→ **INSTRUCTIONS TO FOLLOW**
How many of the lines below contain the string "part", with case counted? Reply with the number alone.

■ ■ ■ ■ ■

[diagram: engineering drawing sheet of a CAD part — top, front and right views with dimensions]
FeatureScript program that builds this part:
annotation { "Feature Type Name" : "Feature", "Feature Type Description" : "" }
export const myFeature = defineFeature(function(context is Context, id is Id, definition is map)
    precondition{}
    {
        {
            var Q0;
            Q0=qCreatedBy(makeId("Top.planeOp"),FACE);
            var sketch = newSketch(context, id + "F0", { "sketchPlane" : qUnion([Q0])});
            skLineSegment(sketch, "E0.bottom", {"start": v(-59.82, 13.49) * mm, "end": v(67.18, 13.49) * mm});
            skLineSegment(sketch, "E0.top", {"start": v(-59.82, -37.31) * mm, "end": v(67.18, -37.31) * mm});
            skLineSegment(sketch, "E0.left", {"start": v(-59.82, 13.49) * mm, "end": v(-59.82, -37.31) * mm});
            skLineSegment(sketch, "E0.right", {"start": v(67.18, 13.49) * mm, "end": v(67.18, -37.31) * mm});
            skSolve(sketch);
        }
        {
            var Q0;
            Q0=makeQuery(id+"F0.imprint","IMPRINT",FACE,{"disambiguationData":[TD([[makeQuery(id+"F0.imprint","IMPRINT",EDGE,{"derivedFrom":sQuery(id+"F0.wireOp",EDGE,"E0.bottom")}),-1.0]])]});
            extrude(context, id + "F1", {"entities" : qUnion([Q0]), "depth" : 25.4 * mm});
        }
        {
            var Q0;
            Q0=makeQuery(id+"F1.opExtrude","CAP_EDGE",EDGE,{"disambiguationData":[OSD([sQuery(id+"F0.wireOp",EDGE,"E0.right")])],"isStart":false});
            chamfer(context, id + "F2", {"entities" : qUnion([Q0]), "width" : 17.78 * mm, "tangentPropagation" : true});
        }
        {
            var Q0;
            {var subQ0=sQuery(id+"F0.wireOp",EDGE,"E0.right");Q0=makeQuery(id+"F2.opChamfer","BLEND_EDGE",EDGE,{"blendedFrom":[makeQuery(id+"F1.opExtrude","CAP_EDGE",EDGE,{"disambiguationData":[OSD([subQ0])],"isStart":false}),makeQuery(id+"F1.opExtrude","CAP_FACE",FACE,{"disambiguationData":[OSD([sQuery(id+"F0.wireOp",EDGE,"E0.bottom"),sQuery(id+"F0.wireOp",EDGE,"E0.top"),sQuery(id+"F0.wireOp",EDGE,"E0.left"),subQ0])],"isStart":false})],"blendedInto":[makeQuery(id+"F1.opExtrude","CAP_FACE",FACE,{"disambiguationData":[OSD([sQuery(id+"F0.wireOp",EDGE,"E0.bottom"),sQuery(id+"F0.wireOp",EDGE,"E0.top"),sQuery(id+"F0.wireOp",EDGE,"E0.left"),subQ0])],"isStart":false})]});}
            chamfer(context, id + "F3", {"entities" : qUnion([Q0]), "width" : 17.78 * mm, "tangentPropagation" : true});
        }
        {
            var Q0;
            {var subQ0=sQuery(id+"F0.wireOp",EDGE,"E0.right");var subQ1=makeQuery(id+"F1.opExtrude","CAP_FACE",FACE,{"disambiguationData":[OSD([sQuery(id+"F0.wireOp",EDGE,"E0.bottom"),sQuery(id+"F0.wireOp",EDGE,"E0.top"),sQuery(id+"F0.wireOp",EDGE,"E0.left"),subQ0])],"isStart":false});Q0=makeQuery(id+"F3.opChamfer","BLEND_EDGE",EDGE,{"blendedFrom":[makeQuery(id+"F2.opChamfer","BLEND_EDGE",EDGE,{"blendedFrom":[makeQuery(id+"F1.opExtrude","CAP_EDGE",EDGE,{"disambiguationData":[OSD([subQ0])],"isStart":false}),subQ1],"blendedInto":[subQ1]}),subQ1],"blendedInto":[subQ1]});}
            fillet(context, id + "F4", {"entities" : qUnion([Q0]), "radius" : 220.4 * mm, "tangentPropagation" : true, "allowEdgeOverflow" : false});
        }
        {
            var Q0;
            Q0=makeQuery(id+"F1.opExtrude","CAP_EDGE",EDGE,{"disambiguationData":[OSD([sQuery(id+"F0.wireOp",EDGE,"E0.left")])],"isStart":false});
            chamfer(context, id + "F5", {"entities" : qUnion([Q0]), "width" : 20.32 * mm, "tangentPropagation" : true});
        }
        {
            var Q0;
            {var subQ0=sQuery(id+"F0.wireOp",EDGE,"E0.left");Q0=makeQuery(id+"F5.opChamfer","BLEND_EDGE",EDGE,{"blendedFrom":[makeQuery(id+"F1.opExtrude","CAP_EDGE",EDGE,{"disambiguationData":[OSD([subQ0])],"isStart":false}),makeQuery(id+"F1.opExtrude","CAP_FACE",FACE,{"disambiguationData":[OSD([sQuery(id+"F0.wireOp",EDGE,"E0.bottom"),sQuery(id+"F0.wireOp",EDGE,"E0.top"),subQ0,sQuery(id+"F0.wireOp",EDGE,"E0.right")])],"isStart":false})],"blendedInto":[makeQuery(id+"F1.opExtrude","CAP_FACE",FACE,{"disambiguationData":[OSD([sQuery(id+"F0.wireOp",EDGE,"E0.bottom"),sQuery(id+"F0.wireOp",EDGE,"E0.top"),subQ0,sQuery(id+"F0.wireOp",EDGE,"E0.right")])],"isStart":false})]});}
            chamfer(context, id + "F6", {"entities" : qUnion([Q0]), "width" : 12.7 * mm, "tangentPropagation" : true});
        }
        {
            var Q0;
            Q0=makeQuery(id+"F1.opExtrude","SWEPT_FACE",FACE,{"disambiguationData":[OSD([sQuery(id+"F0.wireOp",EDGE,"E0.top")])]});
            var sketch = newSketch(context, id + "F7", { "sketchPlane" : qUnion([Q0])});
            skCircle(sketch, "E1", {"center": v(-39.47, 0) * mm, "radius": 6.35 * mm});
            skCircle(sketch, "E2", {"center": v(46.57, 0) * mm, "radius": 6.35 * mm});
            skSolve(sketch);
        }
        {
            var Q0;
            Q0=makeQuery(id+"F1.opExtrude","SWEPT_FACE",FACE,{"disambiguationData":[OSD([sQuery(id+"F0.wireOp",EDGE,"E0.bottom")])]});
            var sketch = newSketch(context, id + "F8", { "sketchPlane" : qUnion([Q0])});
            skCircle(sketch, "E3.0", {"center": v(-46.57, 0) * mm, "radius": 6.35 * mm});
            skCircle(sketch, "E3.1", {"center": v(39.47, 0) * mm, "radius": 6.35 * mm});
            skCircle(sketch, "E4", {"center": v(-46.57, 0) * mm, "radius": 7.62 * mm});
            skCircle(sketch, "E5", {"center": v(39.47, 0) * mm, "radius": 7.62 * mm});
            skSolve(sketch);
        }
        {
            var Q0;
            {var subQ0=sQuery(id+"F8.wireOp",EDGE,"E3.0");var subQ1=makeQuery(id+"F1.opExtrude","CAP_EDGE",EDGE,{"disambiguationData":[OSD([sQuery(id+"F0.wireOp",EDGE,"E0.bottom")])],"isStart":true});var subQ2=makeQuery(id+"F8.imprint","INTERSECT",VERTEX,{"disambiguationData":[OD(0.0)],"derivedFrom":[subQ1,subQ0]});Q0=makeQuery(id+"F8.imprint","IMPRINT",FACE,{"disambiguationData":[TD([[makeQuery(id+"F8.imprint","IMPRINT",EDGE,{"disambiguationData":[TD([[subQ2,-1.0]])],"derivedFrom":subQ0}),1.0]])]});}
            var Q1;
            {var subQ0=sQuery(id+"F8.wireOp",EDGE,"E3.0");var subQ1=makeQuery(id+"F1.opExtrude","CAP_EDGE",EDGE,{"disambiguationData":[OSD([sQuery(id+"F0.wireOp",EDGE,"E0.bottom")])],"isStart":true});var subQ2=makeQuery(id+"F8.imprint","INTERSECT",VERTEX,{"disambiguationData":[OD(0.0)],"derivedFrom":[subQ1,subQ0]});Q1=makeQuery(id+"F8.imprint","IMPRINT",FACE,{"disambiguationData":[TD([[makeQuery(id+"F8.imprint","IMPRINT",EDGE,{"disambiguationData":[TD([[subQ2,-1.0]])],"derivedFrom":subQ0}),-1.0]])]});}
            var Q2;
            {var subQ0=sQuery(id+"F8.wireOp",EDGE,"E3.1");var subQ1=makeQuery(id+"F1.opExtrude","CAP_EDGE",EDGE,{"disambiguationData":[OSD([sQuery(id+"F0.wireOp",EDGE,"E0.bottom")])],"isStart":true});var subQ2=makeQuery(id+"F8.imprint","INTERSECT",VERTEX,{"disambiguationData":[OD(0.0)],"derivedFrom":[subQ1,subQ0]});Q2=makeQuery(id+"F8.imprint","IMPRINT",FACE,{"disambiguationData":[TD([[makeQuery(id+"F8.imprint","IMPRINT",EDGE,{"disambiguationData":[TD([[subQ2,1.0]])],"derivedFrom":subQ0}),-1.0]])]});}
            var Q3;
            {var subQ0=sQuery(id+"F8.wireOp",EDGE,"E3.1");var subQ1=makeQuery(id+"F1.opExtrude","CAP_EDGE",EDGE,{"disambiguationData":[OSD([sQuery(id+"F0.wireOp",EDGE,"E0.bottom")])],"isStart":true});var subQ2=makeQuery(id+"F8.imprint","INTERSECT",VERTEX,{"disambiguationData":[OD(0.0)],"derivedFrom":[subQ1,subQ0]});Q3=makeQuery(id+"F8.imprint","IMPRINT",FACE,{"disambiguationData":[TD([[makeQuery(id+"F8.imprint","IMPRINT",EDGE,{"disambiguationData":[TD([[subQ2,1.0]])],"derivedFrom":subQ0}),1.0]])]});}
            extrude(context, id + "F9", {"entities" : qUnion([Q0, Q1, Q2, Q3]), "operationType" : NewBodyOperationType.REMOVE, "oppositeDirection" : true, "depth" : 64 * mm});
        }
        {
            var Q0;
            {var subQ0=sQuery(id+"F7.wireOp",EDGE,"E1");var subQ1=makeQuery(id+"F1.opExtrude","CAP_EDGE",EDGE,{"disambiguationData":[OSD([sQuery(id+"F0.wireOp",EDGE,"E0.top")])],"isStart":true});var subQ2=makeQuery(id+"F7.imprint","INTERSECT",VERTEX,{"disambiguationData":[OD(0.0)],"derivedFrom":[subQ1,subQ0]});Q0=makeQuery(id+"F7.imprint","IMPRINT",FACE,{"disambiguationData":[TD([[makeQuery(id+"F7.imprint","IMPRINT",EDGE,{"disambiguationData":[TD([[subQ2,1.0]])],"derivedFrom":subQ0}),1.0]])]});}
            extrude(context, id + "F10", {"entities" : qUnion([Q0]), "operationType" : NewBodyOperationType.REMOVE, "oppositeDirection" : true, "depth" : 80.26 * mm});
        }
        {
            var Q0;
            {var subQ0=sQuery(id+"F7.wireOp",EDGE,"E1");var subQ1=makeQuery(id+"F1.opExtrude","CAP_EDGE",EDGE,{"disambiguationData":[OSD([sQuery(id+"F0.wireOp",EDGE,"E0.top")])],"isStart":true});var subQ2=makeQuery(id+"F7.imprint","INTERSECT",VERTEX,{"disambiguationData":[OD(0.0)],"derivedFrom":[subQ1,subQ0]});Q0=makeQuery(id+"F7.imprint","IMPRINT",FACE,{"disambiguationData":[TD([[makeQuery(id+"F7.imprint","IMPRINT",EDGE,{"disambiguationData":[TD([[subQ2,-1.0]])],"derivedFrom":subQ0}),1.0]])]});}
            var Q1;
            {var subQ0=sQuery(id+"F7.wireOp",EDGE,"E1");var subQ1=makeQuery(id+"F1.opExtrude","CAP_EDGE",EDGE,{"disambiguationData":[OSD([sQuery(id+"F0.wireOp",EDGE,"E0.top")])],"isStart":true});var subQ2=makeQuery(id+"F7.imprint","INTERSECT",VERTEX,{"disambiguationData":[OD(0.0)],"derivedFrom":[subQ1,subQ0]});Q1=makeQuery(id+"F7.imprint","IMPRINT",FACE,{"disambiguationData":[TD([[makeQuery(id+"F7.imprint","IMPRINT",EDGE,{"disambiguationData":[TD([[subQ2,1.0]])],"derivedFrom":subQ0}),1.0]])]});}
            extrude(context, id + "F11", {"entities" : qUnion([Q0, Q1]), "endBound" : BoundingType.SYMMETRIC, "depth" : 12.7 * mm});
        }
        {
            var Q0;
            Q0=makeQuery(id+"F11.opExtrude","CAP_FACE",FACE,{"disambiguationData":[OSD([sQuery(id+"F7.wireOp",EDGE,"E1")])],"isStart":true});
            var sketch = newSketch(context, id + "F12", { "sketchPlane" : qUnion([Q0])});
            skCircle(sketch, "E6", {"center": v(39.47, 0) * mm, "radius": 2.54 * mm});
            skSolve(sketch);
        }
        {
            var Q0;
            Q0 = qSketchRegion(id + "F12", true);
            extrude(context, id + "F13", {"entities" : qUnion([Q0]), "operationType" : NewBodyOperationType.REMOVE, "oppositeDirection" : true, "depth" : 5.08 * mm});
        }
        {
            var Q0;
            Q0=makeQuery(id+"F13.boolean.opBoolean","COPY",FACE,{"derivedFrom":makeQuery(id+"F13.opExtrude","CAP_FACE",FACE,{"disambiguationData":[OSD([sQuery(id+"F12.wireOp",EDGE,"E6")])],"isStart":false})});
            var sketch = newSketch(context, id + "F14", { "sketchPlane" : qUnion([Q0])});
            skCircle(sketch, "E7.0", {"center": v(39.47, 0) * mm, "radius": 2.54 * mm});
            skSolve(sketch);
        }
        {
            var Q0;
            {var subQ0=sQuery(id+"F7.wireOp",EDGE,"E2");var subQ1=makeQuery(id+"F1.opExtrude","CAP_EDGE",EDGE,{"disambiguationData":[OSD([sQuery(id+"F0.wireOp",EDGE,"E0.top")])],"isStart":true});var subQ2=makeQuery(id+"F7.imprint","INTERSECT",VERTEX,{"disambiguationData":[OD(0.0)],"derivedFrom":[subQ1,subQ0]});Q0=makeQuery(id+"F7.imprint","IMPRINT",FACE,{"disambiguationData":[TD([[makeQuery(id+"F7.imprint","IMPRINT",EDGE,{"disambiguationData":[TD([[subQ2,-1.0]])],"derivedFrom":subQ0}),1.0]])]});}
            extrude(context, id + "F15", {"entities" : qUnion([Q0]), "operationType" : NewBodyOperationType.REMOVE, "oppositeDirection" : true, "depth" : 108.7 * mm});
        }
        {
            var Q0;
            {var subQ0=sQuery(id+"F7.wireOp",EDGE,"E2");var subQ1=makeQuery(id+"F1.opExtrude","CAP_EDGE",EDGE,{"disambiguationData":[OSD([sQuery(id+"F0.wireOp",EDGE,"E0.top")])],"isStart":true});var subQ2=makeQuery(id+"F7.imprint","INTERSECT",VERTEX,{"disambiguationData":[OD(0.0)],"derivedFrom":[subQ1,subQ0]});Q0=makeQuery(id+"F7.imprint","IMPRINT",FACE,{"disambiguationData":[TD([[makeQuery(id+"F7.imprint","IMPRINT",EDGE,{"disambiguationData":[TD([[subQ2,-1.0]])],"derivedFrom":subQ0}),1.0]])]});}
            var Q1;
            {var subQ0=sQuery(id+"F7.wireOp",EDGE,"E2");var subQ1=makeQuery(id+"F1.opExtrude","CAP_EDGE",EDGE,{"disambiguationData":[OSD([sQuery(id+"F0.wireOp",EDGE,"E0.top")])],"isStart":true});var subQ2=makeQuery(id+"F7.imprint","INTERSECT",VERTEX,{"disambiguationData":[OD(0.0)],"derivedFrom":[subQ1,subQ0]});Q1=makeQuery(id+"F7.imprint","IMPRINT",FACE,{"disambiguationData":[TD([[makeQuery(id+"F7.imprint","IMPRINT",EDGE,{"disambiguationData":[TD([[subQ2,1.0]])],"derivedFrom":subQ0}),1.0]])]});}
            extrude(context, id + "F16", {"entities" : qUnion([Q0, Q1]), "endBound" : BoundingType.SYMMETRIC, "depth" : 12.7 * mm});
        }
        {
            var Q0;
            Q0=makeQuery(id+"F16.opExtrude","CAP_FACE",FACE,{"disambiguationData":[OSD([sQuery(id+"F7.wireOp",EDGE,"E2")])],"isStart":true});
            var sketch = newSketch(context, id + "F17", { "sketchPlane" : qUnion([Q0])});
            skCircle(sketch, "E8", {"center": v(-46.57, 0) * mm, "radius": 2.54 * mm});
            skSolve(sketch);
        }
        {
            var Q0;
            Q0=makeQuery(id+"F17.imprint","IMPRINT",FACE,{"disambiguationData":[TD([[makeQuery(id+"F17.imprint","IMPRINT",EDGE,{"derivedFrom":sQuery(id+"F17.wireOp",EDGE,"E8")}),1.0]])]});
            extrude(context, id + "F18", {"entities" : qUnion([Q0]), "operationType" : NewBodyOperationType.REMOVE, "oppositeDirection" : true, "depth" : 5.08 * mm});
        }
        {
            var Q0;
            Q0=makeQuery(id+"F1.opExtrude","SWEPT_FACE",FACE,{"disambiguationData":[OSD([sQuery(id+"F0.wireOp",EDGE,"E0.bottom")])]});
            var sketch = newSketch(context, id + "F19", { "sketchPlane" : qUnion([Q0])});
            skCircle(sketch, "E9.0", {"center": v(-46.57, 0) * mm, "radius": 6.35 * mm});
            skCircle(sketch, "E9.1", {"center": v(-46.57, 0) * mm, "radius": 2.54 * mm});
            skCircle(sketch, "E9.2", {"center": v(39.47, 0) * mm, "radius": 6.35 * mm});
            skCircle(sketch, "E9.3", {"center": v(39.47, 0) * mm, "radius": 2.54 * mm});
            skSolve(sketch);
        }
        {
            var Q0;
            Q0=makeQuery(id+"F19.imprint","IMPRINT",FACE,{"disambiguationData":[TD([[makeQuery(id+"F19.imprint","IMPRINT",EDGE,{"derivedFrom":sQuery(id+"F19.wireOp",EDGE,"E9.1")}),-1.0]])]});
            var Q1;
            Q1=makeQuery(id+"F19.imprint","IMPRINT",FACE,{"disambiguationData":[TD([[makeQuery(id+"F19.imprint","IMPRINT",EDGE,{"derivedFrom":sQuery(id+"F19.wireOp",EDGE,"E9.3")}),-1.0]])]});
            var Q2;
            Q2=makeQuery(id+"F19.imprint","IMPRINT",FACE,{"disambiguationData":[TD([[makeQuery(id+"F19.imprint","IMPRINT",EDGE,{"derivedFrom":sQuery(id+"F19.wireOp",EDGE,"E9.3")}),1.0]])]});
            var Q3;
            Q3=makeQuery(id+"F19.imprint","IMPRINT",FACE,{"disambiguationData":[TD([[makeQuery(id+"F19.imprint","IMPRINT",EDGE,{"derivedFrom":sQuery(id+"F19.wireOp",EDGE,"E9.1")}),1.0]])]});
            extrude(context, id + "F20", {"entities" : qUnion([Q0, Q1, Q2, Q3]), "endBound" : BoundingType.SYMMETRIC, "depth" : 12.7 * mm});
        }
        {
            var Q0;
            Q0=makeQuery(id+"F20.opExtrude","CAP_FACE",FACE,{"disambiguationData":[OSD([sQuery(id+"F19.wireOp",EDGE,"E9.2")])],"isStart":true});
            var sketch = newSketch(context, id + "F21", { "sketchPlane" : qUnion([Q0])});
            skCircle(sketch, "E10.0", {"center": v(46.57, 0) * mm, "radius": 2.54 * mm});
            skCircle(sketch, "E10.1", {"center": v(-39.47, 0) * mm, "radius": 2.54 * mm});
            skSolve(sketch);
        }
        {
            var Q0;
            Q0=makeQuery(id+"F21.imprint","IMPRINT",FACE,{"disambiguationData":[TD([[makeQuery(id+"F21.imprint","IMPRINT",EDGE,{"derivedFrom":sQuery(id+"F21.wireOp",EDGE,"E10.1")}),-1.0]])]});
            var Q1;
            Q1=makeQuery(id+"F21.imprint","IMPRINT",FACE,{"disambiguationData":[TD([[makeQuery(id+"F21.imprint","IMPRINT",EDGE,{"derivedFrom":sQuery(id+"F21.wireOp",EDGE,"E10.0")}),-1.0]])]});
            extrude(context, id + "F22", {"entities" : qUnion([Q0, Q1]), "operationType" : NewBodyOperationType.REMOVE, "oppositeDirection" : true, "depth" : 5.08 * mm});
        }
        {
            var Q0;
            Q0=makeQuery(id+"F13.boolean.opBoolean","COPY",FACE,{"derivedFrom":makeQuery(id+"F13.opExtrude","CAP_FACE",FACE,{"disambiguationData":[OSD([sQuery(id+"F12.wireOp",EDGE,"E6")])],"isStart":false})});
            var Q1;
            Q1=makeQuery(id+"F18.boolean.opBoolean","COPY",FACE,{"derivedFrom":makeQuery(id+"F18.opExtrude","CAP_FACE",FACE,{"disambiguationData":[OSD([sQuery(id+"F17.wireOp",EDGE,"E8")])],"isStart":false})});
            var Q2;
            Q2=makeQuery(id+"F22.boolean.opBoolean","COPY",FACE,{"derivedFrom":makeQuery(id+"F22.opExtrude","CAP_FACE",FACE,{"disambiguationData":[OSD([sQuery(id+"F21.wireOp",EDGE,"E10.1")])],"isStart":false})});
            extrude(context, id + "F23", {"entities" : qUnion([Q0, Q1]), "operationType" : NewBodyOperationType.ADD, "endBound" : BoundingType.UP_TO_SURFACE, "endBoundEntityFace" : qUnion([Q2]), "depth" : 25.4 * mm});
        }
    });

■ ■ ■ ■ ■

→ **TASK SOLUTION**
2